UWA has good news for chimpanzee tracking enthusiasts. A second chimpanzee community is being habituated in Kibale National Park in western Uganda, and this will be used exclusively for tourism purposes. The community being habituated is called the Bulaiga Chimpanzee Community, and it will help address the problem of inadequate availability of chimp tracking permits, which has recently become one of the most popular tourist attractions in Uganda.
Currently, Kibale National Park has three habituated chimpanzee communities, two of which are used exclusively for research purposes and only one used for tourism. The communities used for research are the Ngogo and Kanyawara chimpanzee communities, and the tourism community is the Kanyantale chimpanzee community.
Kibale has a population of 1,200 chimpanzees living in 35 communities, and less than 20 percent of the total population have been habituated.
Chimpanzees live in communities comprised of between 30 to over 120 individuals. Unlike gorillas that live in a relatively small unit, chimpanzees live in a “fission-fusion” social system. In fission-fusion societies, different individuals of the same community meet up with each other to form temporary “parties” and then split up again, often several times in a day. Parties can consist of all-males, adults, mothers, all-females and sub adult individuals of different age and sex (Reynolds & Reynolds, 1965).
At the moment all tourists visiting Kanyanchu Visitor Centre (KNP) are tracking one chimpanzee community (Kanyantale). A maximum of 18 tourists in three groups can be allowed to view the chimps at any one time with each group staying with the chimps for a maximum of one hour. Because of the fission-fusion social behaviour, sometimes it is difficult to have all the 18 tourists even in three groups to view the same community. The situation is made worse when there are visitors undertaking the chimpanzee habituation experience where tourists pay to stay with chimps from morning till evening when the chimps go to sleep.
This has been a source of conflict between tourists undertaking the chimpanzee habituation experience and those doing the normal chimpanzee tracking as they all use the same chimpanzee community. To overcome this problem, a decision has been taken to habituate a second chimpanzee community (Bulaiga community) also near Kanyanchu such that when there are visitors undertaking chimpanzee habituation experience (that is gaining prominence these days as it is more rewarding), they should not be inconvenienced by the tourists doing normal tracking.

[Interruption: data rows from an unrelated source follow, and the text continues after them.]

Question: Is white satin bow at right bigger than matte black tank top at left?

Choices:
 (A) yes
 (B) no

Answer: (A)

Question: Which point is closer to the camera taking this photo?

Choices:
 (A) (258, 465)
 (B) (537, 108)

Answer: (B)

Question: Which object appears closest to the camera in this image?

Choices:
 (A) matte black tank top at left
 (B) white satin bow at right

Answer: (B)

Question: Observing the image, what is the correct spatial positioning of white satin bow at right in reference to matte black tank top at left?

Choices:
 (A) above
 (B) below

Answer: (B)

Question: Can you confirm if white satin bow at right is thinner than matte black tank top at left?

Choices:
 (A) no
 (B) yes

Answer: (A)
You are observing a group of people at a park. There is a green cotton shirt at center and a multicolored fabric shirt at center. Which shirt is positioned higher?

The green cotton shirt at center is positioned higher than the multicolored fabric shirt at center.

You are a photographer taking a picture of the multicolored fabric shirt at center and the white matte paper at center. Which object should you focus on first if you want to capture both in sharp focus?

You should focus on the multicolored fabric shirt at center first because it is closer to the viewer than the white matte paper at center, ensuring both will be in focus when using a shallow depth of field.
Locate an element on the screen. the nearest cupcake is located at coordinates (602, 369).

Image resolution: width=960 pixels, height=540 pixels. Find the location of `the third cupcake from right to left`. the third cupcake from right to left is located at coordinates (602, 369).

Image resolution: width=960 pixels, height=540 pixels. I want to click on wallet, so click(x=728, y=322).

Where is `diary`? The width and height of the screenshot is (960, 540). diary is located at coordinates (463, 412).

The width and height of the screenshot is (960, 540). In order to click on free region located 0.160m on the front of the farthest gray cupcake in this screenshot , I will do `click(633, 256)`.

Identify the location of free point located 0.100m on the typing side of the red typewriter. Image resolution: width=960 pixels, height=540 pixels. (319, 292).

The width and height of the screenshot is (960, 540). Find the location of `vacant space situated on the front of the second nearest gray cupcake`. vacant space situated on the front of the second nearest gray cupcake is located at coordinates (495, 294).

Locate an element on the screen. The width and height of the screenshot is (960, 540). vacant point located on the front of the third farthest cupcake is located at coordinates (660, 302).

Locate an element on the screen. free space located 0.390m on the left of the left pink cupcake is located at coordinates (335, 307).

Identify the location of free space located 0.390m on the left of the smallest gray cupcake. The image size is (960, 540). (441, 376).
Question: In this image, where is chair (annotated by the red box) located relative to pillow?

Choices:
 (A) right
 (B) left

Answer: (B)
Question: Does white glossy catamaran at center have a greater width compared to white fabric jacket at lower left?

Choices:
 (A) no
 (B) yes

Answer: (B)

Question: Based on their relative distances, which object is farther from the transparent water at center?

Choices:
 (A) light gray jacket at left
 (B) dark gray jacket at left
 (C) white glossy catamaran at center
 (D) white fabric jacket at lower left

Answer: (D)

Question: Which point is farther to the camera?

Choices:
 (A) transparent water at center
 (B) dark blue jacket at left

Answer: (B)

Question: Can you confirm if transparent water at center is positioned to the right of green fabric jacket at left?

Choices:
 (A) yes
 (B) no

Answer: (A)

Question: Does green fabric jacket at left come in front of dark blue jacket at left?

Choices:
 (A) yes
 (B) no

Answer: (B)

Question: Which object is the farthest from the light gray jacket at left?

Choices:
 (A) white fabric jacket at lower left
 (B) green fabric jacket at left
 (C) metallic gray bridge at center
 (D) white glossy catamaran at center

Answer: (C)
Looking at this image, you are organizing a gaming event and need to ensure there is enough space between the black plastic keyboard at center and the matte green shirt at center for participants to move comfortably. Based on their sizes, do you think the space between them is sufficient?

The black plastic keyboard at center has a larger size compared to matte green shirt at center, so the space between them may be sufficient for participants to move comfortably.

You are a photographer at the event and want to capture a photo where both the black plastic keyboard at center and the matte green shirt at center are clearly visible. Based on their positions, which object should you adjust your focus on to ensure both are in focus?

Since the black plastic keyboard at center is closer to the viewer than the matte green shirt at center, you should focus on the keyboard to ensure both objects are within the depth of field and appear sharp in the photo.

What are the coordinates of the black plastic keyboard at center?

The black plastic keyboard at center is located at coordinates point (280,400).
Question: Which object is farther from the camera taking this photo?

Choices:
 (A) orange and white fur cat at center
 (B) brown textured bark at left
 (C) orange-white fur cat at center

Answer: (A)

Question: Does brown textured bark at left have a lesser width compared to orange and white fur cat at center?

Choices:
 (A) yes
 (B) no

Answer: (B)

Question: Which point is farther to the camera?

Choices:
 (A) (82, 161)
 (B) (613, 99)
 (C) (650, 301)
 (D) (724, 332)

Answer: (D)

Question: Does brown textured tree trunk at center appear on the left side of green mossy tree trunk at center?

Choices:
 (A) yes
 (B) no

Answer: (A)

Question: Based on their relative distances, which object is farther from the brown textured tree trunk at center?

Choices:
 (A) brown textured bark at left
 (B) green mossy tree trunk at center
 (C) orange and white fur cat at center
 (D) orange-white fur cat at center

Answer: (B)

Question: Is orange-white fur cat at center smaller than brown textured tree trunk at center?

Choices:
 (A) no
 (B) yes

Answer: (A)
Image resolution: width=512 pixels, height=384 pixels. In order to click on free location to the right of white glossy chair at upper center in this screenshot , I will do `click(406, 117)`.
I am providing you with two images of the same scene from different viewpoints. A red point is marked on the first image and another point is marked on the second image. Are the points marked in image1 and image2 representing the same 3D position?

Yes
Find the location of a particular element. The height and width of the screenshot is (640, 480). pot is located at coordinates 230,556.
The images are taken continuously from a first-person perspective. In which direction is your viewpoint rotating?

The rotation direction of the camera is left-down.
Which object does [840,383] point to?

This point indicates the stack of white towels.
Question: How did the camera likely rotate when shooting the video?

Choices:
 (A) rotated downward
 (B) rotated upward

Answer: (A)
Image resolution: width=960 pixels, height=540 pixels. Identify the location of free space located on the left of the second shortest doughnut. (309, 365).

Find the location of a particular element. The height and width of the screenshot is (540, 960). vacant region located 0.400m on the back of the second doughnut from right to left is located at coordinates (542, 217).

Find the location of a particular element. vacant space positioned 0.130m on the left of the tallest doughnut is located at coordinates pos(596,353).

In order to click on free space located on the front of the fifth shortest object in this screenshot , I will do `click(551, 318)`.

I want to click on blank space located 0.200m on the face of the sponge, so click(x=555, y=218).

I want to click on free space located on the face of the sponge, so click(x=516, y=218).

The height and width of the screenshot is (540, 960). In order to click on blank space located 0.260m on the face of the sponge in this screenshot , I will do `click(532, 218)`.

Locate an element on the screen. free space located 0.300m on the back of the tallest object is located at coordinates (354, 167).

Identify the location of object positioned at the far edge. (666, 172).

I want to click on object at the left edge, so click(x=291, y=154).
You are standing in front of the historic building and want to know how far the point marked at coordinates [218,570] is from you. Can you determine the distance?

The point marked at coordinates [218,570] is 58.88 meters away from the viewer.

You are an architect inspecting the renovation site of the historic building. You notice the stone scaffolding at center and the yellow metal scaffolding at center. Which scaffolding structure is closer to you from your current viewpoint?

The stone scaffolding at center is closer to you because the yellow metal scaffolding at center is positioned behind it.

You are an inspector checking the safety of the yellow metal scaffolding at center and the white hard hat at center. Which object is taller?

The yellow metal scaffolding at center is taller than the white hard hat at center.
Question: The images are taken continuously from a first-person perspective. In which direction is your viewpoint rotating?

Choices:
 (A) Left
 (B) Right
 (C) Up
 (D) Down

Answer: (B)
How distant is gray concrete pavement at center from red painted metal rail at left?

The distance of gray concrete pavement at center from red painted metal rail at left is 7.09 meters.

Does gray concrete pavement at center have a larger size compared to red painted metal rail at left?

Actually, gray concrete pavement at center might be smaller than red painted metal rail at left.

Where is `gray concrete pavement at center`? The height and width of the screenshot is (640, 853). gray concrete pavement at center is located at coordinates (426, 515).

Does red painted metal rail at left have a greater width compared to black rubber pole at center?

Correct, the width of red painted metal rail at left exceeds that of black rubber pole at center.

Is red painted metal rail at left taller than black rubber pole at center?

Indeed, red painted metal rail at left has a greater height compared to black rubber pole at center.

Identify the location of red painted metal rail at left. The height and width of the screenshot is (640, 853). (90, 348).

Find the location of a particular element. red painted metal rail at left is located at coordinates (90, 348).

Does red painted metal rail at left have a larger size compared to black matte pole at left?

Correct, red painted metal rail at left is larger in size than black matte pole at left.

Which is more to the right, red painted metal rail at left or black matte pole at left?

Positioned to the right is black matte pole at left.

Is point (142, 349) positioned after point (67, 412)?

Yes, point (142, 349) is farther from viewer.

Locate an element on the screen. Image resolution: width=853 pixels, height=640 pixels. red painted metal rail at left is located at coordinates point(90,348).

The Kanyantale chimpanzee community near Kanyanchu Visitor Centre has been habituated since 1991 and the chances of locating these chimps by tourists are very good (success rate over the last five years estimated at 95%). There has been a school of thought that the Kanyantale chimpanzee community has been over habituated. A recent research to study the impact of tourism and habituation on the behaviour of the Kanyanchu (Kanayantale) chimpanzee community has just completed the data collection phase and when finalised results will provide management with scientific information to better manage the chimpanzees and the tourism development.
The Bulaiga chimpanzee community comprises of over 120 individual chimpanzees and quite often they interact with the Kanyantale community creating a scene that is worth seeing by any adventurous tourist. The community is also near the Kanyanchu Visitor Center but its home range is concentrated to the west of the Fort Portal – Kamwenge Road. Visitors to Kanyanchu would therefore have easy access to the Bulaiga chimpanzee community once it is fully habituated.
Habituation involves following the chimps for several days, months and years to get them used to presence of people in their vicinity. It is anticipated that within a period of three years from July 2008, the community shall be fully habituated for tourism though mock tourism and habituation experience is expected to start much earlier depending on analysis of information collected during initial stages of habituation. During habituation data on phenology, and behaviour shall be collected to provide a scientific basis for the management of the tourism once it starts.
As part of the habituation process, a trail network for the new Bulaiga chimpanzee community is being mapped and will be prepared and cleared to ease tracking and habituation by June 2009. It is therefore expected that with a second chimpanzee community in KNP habituated for tourism, the current pressure on the Kanyantale community shall be eased and many more tourists who would have otherwise missed the opportunity to track chimps due to unavailability of permits will have the opportunity to enjoy seeing chimps in their natural habitat in KNP.